After spending time in a Kenyan refugee camp filled with too much dust and too little food, Edward finds Salt Lake City's weather, people and low crime a welcome relief."This place is quiet, that's why I like it," Edward says with a shy smile. Edward and about 40 other refugees gathered Friday evening at Poplar Grove Park for a picnic sponsored by the International Rescue Committee. The refugees may hail from countries around the world, but their status as some of Salt Lake City's newest residents binds them.

D. Edward Knowles, volunteer coordinator for IRC, knows the smiling people playing volleyball and munching goodies are the human faces in the wars most Utahns only know through the media. Two of the largest groups of refugees at the picnic are from Bosnia and Sudan.

The some 180 refugee families in Utah are in the United States for political, not economic reasons, Knowles said. Many are in the United States "to save their own hides."

An international organization founded by Albert Einstein, IRC's newest office was opened in Salt Lake City last October. IRC screens people from the world's refugee camps and then pays for their airfare and first month's rent in the United States. But Knowles says the ultimate goal is to get the refugees as self-sufficient as quickly as possible. Volunteers help the families with job and language skills. When the wars end in their homelands, the refugees can choose to return or stay in the United States.

A familiar face at the picnic is Mary Hansen who works with Literacy Volunteers of America, Wasatch Center. Hansen coordinates volunteers to teach refugee children in kindergarten through third grade. There are also programs for their parents. Even grandparents have a shot at learning English through the center's "Elders of the World" program.
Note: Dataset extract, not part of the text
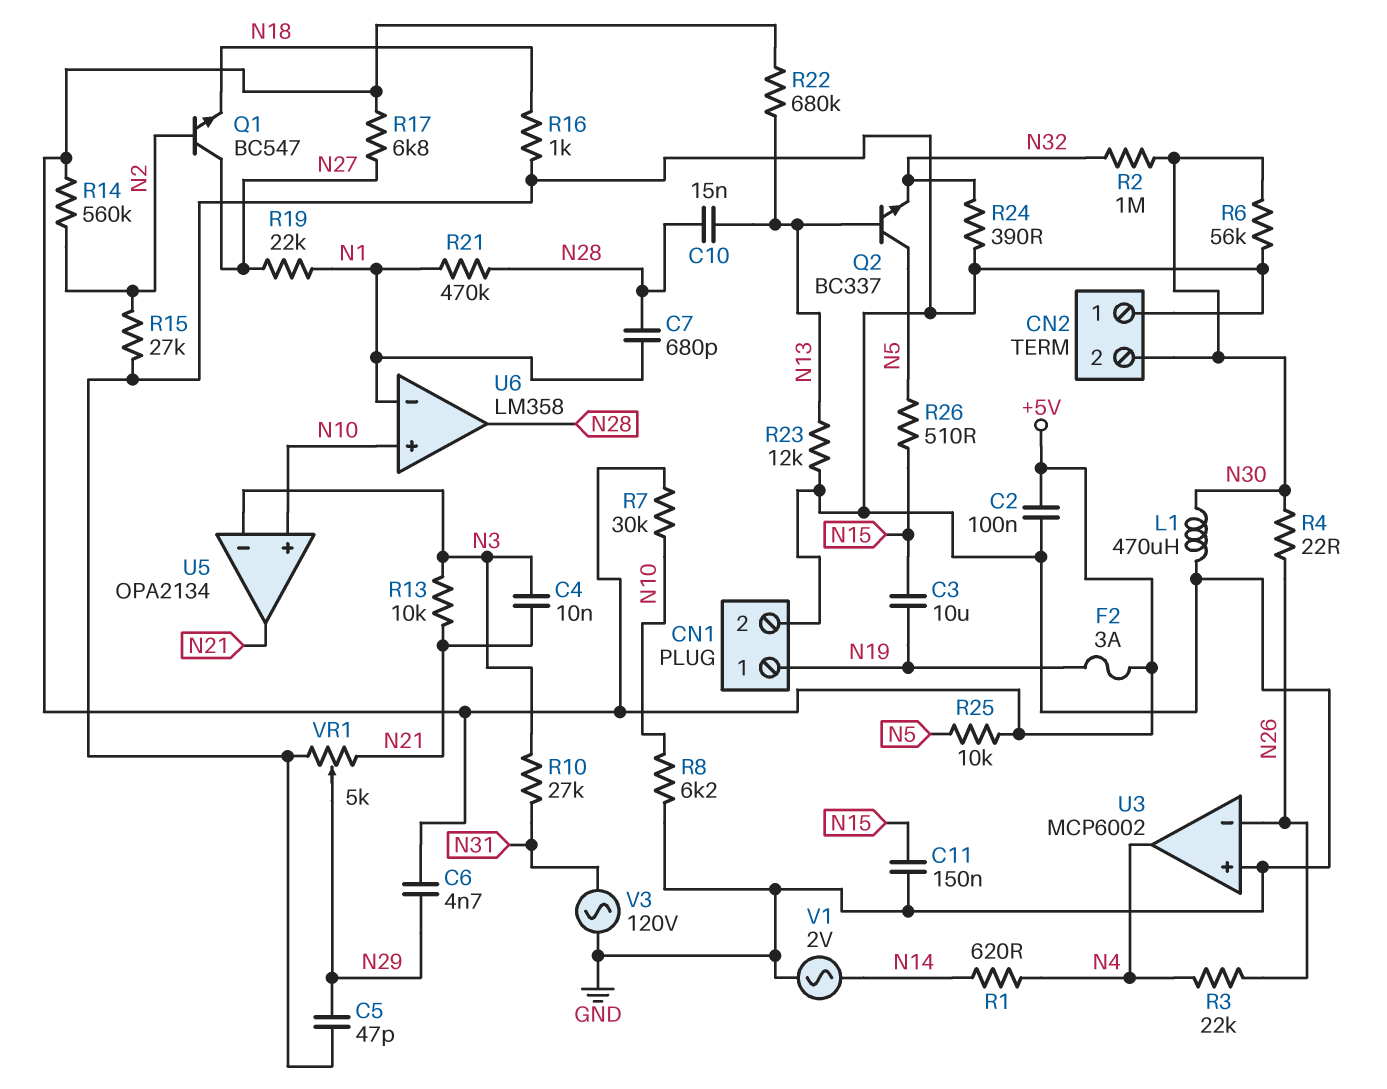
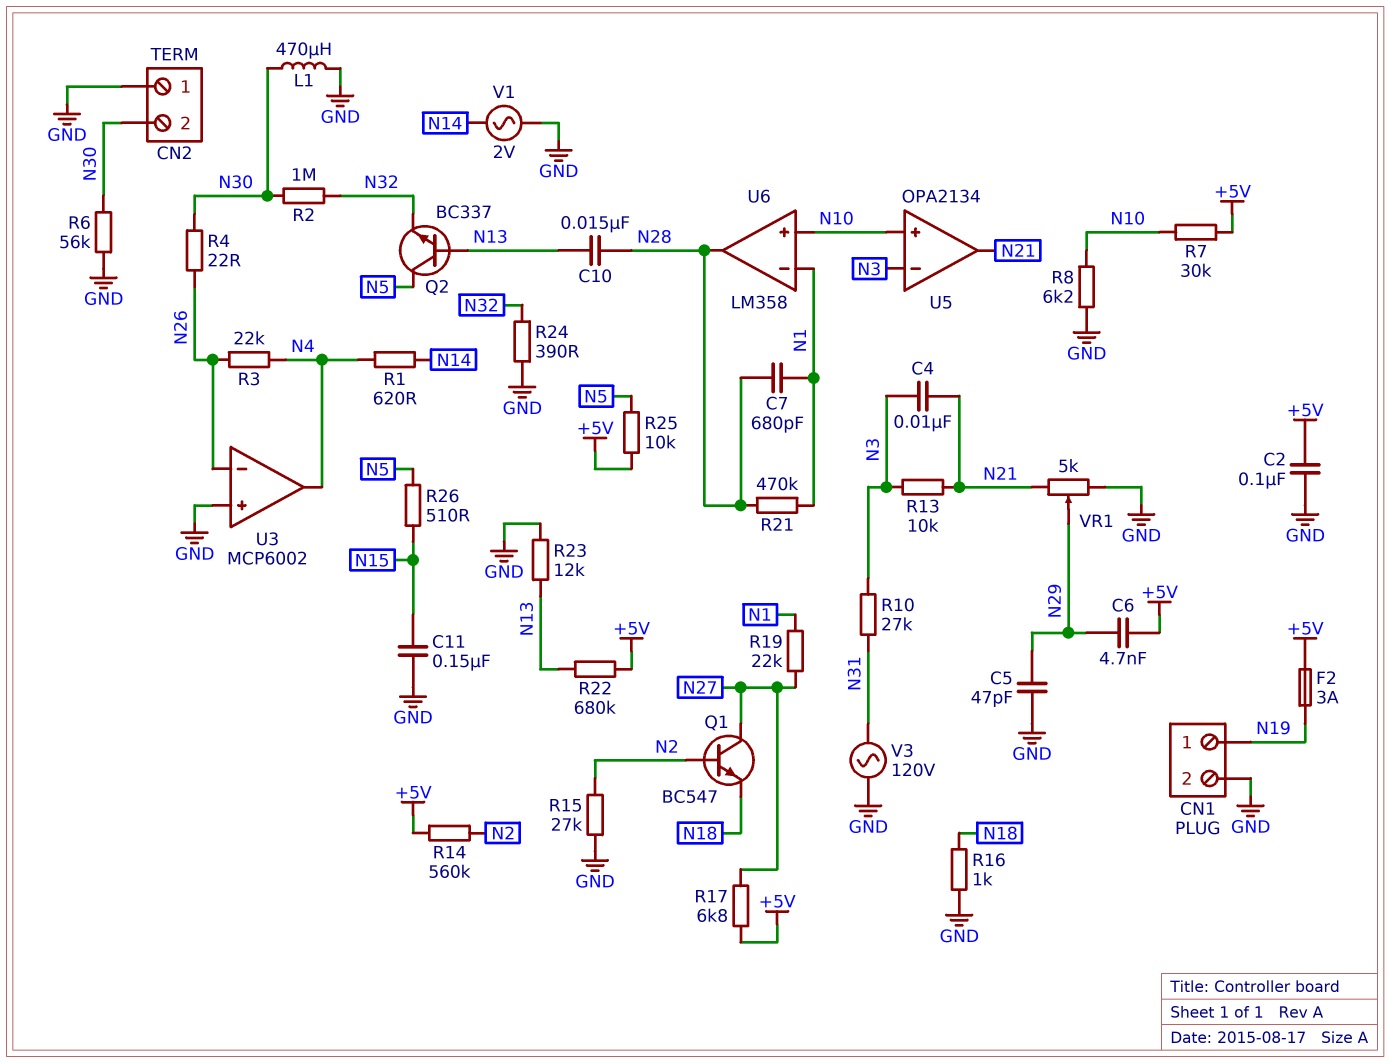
C3: 10uF (N15, N19) -> none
A literacy volunteer for more than 19 years, Hansen said the world is a very small place, and cultural diversity enriches it.
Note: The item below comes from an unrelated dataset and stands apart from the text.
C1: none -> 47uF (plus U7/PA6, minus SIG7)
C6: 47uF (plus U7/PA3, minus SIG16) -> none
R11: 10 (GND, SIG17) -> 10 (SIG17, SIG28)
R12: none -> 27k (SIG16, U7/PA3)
"When you see how small it is, you don't want to hurt people or do anything offensive," she said. "When they come over and make a life, our lives are enriched."

Elvir, a refugee from Bosnia living in Salt Lake City, said the city reminds him of his hometown of Sarajevo. He and his wife had only been in Salt Lake City seven days when it was selected to host the 2002 Winter Olympics.

Elvir said he was happy to celebrate the announcement with his new neighbors, but his eyes got watery as he thinks about when, and if, he will ever get to go home. Like many refugees, Elvir just doesn't know.